● Zitierter Abschnitt
Ausnahmen und die Regel

Über meine Arbeit zu schreiben, fällt mir schwer; aber vielleicht gewinnt ja der heiße Brei etwas an Gestalt, indem ich um ihn herum schreibe.

Bei der Fahrt durch die Stadt oder durch die Landschaft, beim Spaziergang oder auch bei längerem Verharren an einem Ort, entdecke ich Ansichten, von denen ich sofort weiß, daß ich davon ein Bild machen kann. Manchmal behalte ich das Gesehene einfach in der Erinnerung, gelegentlich mache ich aber auch eine kleine Bleistiftnotiz in meinem Skizzenbuch. In vielen Fällen bleibt es bei der Skizze, noch öfter bei der Erinnerung.
Durch Mangel an Gelegenheit bleibt manches Bild ungemalt.
Auch Veränderungen am Ort können das Malen vereiteln. In der Stadt wird, zum Beispiel, gerne ein neues Haus zwischen mich und mein potentielles Motiv gebaut, bevor ich mit der Arbeit beginnen konnte, oder es wird ein altes abgerissen.

● Aufgaben
1) Übersetzen Sie den Satz „Durch Mangel an Gelegenheit bleibt manches Bild ungemalt.“ aus dem zitierten Abschnitt ins Englische.
2) Wiederholen Sie aus dem zitierten Abschnitt wortgetreu die Stelle von „Ausnahmen und die“ bis „ihn herum schreibe.“.
3) Beantworten Sie anhand des zitierten Abschnitts kurz diese Fragen:
(a) Wo wird gelegentlich eine kleine Bleistiftnotiz gemacht?
(b) Wobei bleibt es noch öfter als bei der Skizze?
(c) Was wird in der Stadt gern zwischen den Malenden und das mögliche Motiv gebaut?

● Gezeigtes Material
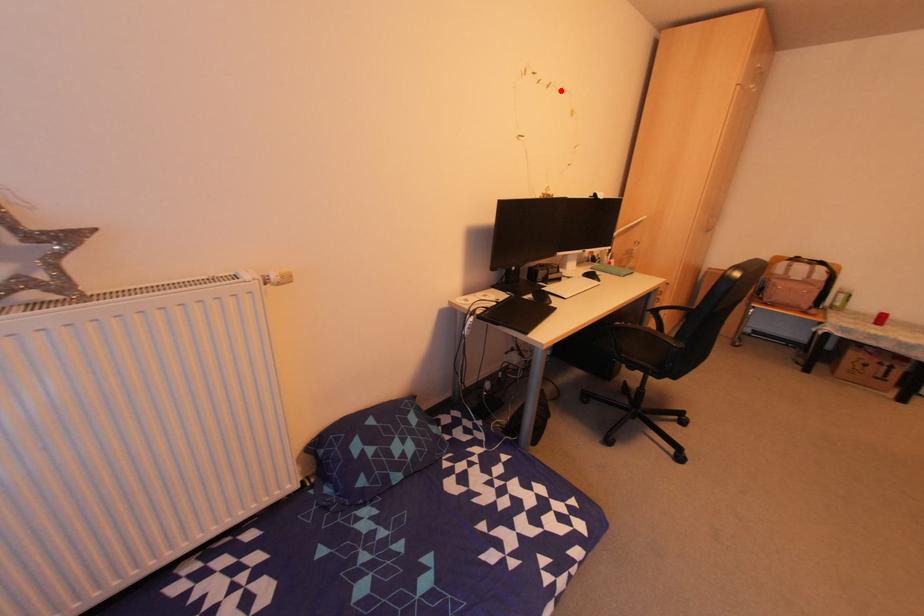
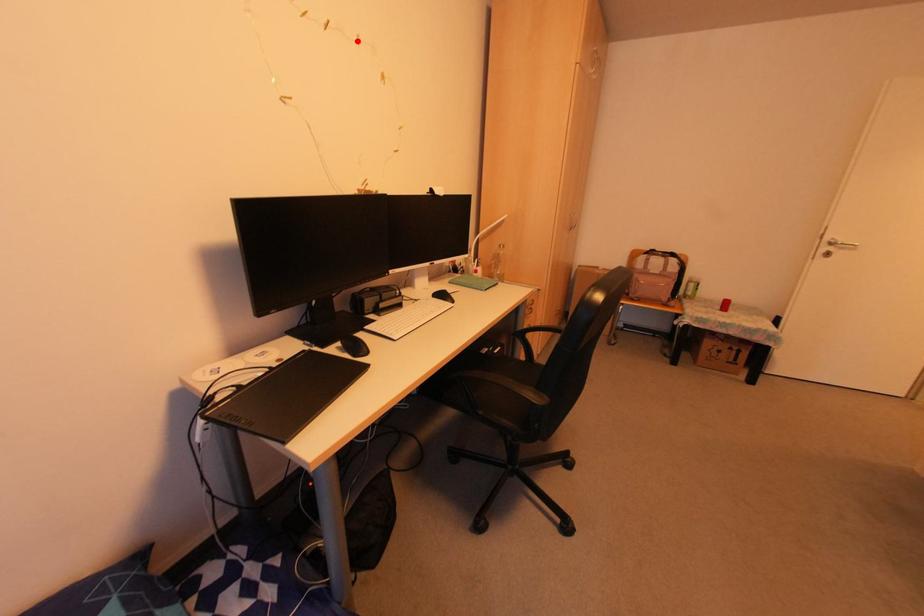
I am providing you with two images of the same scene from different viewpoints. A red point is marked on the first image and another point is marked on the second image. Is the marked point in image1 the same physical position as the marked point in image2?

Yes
--
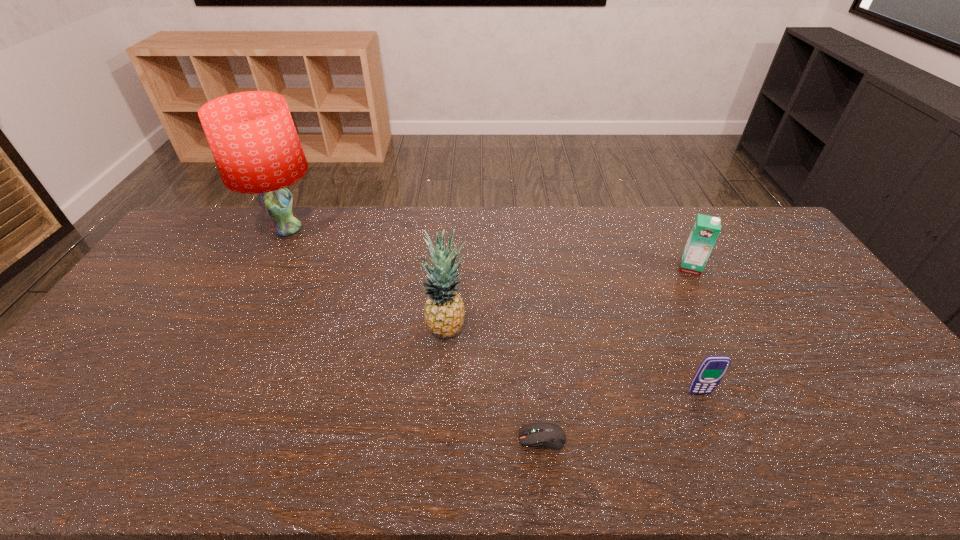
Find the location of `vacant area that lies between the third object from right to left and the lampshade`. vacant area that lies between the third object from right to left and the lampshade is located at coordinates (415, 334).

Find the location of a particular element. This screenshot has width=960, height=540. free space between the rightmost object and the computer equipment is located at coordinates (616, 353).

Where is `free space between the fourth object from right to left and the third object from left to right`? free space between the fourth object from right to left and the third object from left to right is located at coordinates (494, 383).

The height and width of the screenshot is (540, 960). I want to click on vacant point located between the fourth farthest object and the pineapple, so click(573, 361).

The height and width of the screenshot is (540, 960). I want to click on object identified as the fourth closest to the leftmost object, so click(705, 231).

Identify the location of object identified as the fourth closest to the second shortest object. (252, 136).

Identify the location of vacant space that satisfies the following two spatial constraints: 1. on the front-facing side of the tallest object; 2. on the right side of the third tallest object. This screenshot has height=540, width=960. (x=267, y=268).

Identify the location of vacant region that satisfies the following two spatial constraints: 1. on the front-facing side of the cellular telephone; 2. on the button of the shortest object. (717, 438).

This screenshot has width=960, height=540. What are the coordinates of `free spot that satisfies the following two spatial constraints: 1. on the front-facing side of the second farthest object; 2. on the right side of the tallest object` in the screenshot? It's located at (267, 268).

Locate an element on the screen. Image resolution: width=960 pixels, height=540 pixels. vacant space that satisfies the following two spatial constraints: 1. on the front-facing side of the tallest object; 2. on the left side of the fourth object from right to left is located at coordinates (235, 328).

● Lösungen
1) For lack of opportunity, many a picture remains unpainted.

2)
Ausnahmen und die Regel

Über meine Arbeit zu schreiben, fällt mir schwer; aber vielleicht gewinnt ja der heiße Brei etwas an Gestalt, indem ich um ihn herum schreibe.

3)
(a) Im Skizzenbuch.
(b) Bei der Erinnerung.
(c) Ein neues Haus.